■ Task details:
Return exactly the span that opens with the line containing "souhaité. Un tableau comparatif" and closes with the final line of the records, both included.

Dataset entries:
☆ ☆ ☆

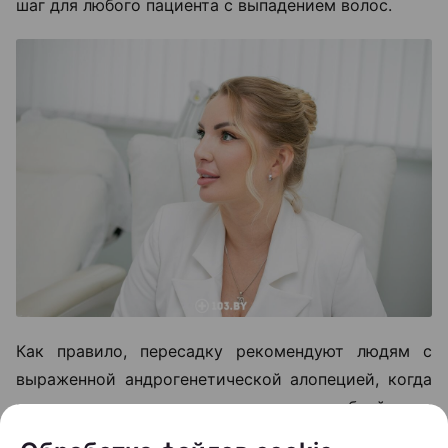
шаг для любого пациента с выпадением волос.
Как правило, пересадку рекомендуют людям с
выраженной андрогенетической алопецией, когда
волосы значительно поредели в лобной или
теменной зоне, а консервативные методы уже не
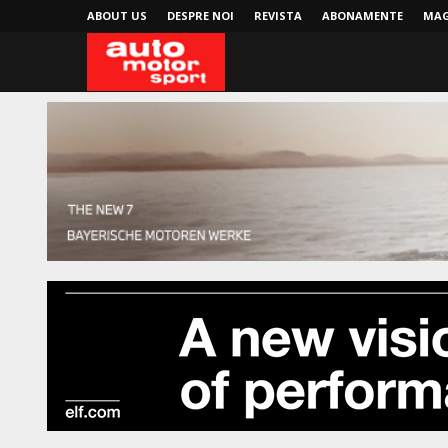
ABOUT US
DESPRE NOI
REVISTA
ABONAMENTE
MAG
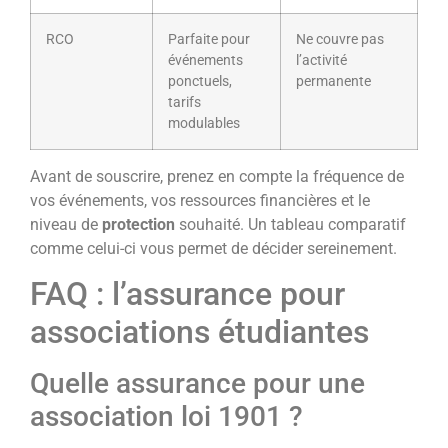
RCO
Parfaite pour
Ne couvre pas
événements
l’activité
ponctuels,
permanente
tarifs
modulables
Avant de souscrire, prenez en compte la fréquence de
vos événements, vos ressources financières et le
niveau de
protection
souhaité. Un tableau comparatif
comme celui-ci vous permet de décider sereinement.
FAQ : l’assurance pour
associations étudiantes
Quelle assurance pour une
association loi 1901 ?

☆ ☆ ☆

■ Reply:
souhaité. Un tableau comparatif
comme celui-ci vous permet de décider sereinement.
FAQ : l’assurance pour
associations étudiantes
Quelle assurance pour une
association loi 1901 ?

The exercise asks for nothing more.